Em primeiro lugar, retomando o que foi dito acima, a circulação de produtos nestes novos procedimentos se faz através da doação, não da troca mercantil, e assim, formas características das sociedades ditas primitivas são, cada vez mais, a razão de uso das novas tecnologias. A doação, como a troca, também segue regras sociais bastantes estritas, e eu, de minha parte, eu vou gostar de ver os administradores de fundos de investimento sendo obrigados a ler Marcel Mauss para tentar compreender o que está acontecendo...


Em segundo lugar, boa parte do mercado de trabalho neste setor se comporta como produtores pré-capitalistas: um web designer, por exemplo, pode muito bem desenhar a página q ue lhe foi encomendada em casa, fora de qualquer linha de produção, proprietário de bens de capital – o computador, o software. O mesmo é verdade para um programador. Eles agem como se artesãos fossem, e o empregador age como se estivesse na Inglaterra anterior à Revolução Industrial, praticando um verdadeiro putting-out.


Se isto tudo vai levar ao ciber-comunismo, está para ser visto. Mas, sem dúvida, aponta para o fato de que a chamada nova economia apresenta diferenciais significativos em relação à velha economia, que neste setor regras duas vezes centenárias devem sofrer adaptações, e que, contrariamente à tendência econômica mais geral, os indivíduos e grupos informais nela saem reforçados – a globalização pode muito bem ser anárquica.

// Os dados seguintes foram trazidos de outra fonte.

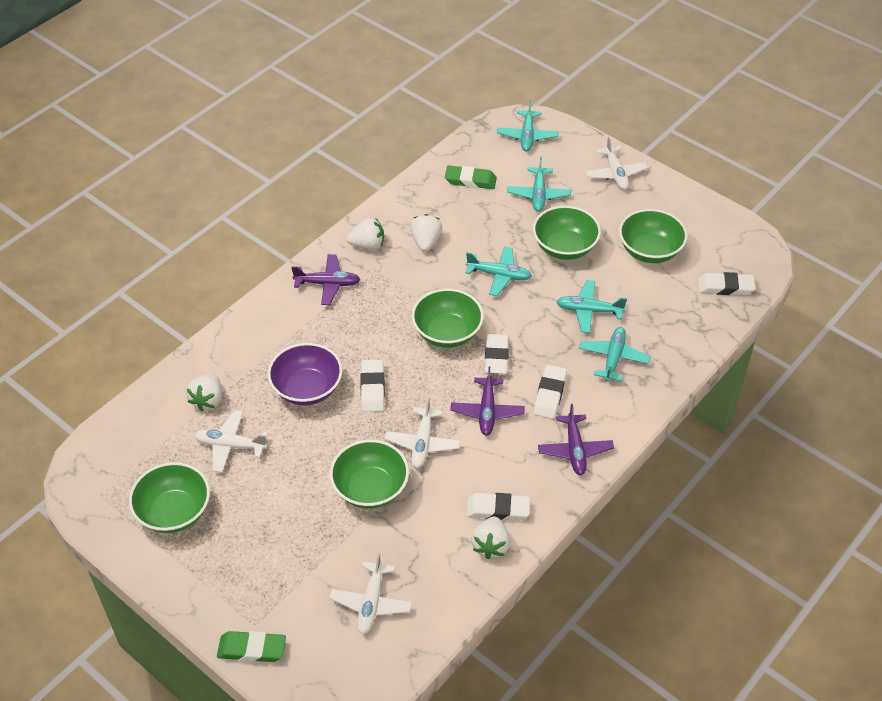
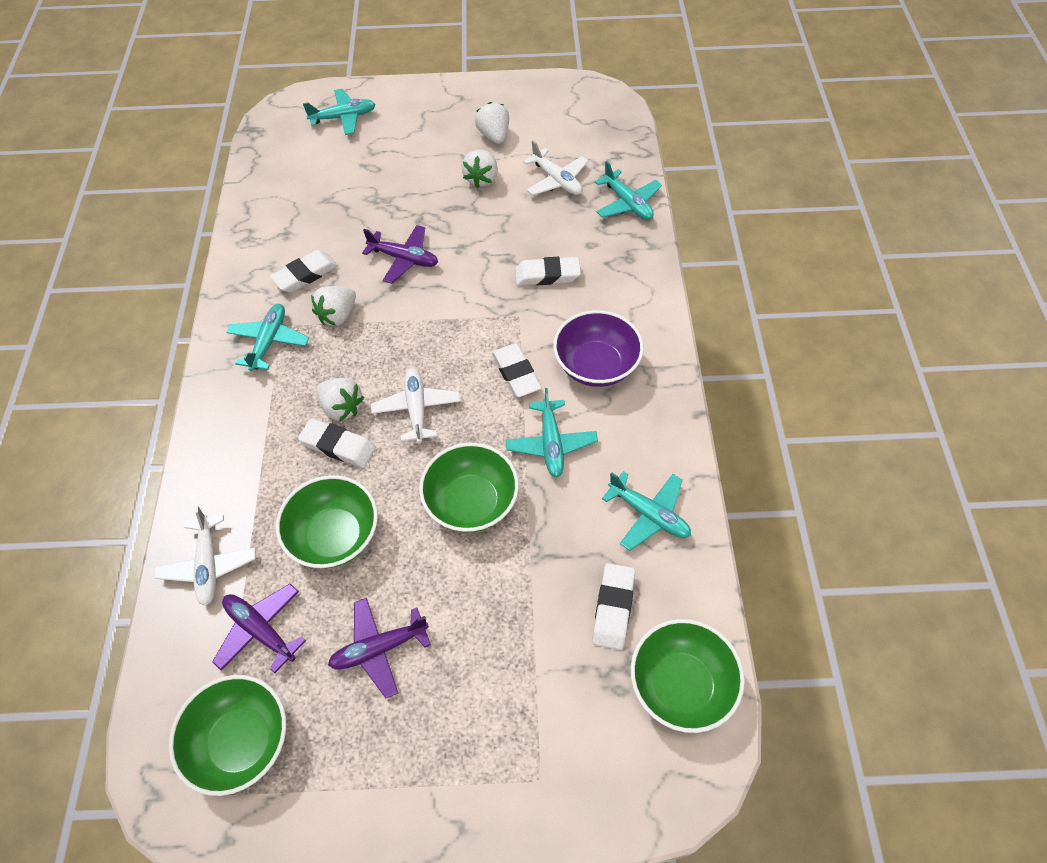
green bowl: [129,462,210,533] [330,440,409,509] [412,289,484,348] [533,206,601,260] [619,209,688,263] = 5 -> [169,675,286,796] [276,475,378,568] [419,443,519,533] [631,619,745,733] = 4
green eraser: [217,631,286,662] [445,165,497,189] = 2 -> none = 0
white plane: [195,410,268,473] [330,552,412,634] [385,397,460,468] [586,136,648,190] = 4 -> [155,506,256,606] [371,368,461,443] [523,140,589,195] = 3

E, para terminar com equilíbrio, vamos citar a Wired, bíblia dos californianos herdeiros da ideologia comunitária da década de 70 e 80 e que, após investir esta herança no Vale do Silício, ficaram milionários — este, pelo menos é o mito. Boa parte de seu número de outubro de 2000 é dedicada à relação p2p, peer to peer, e que poderíamos traduzir por pessoa a pessoa. É outra maneira de falar as mesmas coisas, de comunicação sem comércio. John Perry Barlow, no artigo "The Next Economy of Ideas", sugere que estamos vivendo um momento de radical transformação, passando da produção de substantivos para a produção de verbos, da criação de produtos para a criação de idéias; que esta pode ser tão ou mais rentável quanto a primeira, tradicional; que a doação de informações traz como compensação a fama, o reconhecimento público, que, por sua vez, é passível de transações monetárias.


Faz sentido? Para alguns grupos e setores sociais, sim. E desde que a Internet não seja um bem de luxo, como é o caso brasileiro, onde apenas cerca de 5% da população têm acesso — o mais baixo nível entre as maiores economias industrializadas, padrão português, muito longe do padrão americano (60%), finlandês (40%) ou britânico (22%).


A economia pode ser nova, mas a desigualdade continua a mesma. E isto também é história...


* Sergio Goes de Paula é secretário-executivo da Rits.